Breaking even with magic: demonstration of a high-fidelity logical non-Clifford gate
Shival Dasu, Simon Burton, Karl Mayer, David Amaro, Justin A. Gerber, Kevin Gilmore, Dan Gresh, Davide DelVento, Andrew C. Potter, David Hayes
TL;DR
This work demonstrates a practical, fault-tolerant route to universal quantum computation by eight-qubit magic-state preparation within a [[6,2,2]] code, enabling a fault-tolerant non-Clifford CH gate with infidelity below the corresponding physical gate.
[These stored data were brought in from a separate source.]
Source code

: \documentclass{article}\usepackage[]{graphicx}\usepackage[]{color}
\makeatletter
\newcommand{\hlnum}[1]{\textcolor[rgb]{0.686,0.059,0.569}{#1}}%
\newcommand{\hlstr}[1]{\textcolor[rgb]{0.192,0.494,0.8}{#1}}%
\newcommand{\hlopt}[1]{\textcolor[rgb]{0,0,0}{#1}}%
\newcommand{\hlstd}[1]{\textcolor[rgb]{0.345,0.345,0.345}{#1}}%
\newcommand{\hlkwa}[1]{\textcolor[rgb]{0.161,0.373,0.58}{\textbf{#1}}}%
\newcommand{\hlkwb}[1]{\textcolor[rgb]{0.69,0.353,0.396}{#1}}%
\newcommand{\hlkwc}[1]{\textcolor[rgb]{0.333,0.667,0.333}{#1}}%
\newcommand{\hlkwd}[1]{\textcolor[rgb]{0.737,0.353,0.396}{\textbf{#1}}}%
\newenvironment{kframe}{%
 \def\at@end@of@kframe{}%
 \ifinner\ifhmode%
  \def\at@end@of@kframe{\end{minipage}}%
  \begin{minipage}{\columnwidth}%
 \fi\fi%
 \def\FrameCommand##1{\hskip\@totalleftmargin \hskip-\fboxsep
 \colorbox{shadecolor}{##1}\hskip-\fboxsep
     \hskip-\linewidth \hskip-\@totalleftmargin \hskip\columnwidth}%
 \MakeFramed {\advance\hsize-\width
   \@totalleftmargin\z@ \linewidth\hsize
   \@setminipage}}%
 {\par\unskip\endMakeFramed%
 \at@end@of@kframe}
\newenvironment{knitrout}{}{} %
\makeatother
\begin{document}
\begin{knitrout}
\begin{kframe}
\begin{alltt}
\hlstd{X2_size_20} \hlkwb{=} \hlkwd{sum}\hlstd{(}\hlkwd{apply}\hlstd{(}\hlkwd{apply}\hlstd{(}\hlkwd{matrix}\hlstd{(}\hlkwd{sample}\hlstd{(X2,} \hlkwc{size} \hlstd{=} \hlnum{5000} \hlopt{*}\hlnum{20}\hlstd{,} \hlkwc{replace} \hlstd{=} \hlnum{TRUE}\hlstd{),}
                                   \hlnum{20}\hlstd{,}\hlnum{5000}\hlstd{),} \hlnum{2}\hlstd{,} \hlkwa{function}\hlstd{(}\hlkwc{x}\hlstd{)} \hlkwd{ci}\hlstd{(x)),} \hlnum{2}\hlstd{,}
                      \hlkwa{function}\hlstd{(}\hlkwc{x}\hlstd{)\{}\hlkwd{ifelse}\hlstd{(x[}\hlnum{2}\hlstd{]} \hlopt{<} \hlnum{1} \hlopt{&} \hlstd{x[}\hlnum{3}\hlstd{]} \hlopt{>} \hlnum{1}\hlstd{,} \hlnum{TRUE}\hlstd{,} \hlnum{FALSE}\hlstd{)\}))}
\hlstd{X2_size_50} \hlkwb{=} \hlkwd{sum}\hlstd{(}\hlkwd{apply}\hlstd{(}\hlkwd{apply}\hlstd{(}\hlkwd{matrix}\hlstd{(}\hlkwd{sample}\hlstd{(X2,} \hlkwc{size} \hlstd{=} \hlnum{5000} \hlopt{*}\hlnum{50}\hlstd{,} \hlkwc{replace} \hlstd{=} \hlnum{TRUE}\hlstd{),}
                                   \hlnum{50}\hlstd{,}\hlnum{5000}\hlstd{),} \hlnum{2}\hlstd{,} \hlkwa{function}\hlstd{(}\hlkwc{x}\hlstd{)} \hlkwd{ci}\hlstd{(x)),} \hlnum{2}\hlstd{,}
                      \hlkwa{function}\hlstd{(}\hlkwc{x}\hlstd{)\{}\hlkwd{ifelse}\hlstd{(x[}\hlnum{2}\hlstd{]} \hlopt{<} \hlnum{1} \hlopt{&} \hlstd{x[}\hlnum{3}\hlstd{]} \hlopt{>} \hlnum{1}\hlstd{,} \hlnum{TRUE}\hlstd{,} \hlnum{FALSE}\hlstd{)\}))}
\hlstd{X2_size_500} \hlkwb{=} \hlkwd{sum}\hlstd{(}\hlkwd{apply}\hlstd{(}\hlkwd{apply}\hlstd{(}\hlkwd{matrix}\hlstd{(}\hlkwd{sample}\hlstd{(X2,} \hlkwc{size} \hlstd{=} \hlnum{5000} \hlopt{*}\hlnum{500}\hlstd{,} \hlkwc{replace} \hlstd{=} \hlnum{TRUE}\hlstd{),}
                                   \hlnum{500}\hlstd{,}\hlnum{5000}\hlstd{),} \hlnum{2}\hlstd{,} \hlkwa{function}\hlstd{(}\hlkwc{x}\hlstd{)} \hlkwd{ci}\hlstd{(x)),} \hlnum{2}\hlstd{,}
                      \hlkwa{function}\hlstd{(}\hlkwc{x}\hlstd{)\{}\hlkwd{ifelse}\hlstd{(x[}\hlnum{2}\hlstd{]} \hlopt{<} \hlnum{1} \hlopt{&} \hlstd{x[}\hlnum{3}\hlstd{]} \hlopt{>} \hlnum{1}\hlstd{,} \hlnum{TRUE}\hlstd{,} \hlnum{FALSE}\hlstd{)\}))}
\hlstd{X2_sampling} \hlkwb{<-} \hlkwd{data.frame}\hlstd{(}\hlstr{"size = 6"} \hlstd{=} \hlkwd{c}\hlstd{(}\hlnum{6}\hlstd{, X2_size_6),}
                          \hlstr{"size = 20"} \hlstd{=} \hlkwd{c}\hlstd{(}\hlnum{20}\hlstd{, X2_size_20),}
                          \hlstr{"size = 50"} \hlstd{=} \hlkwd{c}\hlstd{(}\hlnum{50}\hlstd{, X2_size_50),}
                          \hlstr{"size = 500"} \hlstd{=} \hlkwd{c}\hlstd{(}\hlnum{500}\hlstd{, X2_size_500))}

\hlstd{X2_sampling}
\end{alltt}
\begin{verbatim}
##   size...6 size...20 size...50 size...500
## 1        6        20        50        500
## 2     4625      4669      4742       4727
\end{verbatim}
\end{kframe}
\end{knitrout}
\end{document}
The authors experimentally realize the protocol on a trapped-ion processor, achieving a magic-state infidelity around 7×10^-5 and a CH-gate infidelity around 2.3×10^-4, breaking even on the non-Clifford two-qubit operation. They further show through circuit-level stabilizer simulations that self-concatenation scales to four magic states in a [[36,4,4]] code with extremely low projected logical errors, outlining a path to high-distance fault-tolerant computation via code switching and level-raising teleportation. Overall, the work provides a low-overhead, scalable framework for producing high-fidelity magic states and fault-tolerant non-Clifford gates, highlighting practical routes toward larger, robust quantum processors.
Abstract
Encoding quantum information to protect it from errors is essential for performing large-scale quantum computations. Performing a universal set of quantum gates on encoded states demands a potentially large resource overhead and minimizing this overhead is key for the practical development of large-scale fault-tolerant quantum computers. We propose and experimentally implement a magic-state preparation protocol to fault-tolerantly prepare a pair of logical magic states in a [[6,2,2]] quantum error-detecting code using only eight physical qubits. Implementing this protocol on H1-1, a 20 qubit trapped-ion quantum processor, we prepare magic states with experimental infidelity $7^{+3}_{-1}\times 10^{-5}$ with a $14.8^{+1}_{-1}\%$ discard rate and use these to perform a fault-tolerant non-Clifford gate, the controlled-Hadamard (CH), with logical infidelity $\leq 2.3^{+9}_{-9}\times 10^{-4}$. Notably, this significantly outperforms the unencoded physical CH infidelity of $10^{-3}$. Through circuit-level stabilizer simulations, we show that this protocol can be self-concatenated to produce extremely high-fidelity magic states with low space-time overhead in a [[36,4,4]] quantum error correcting code, with logical error rates of $6\times 10^{-10}$ ($5\times 10^{-14}$) at two-qubit error rate of $10^{-3}$ ($10^{-4}$) respectively.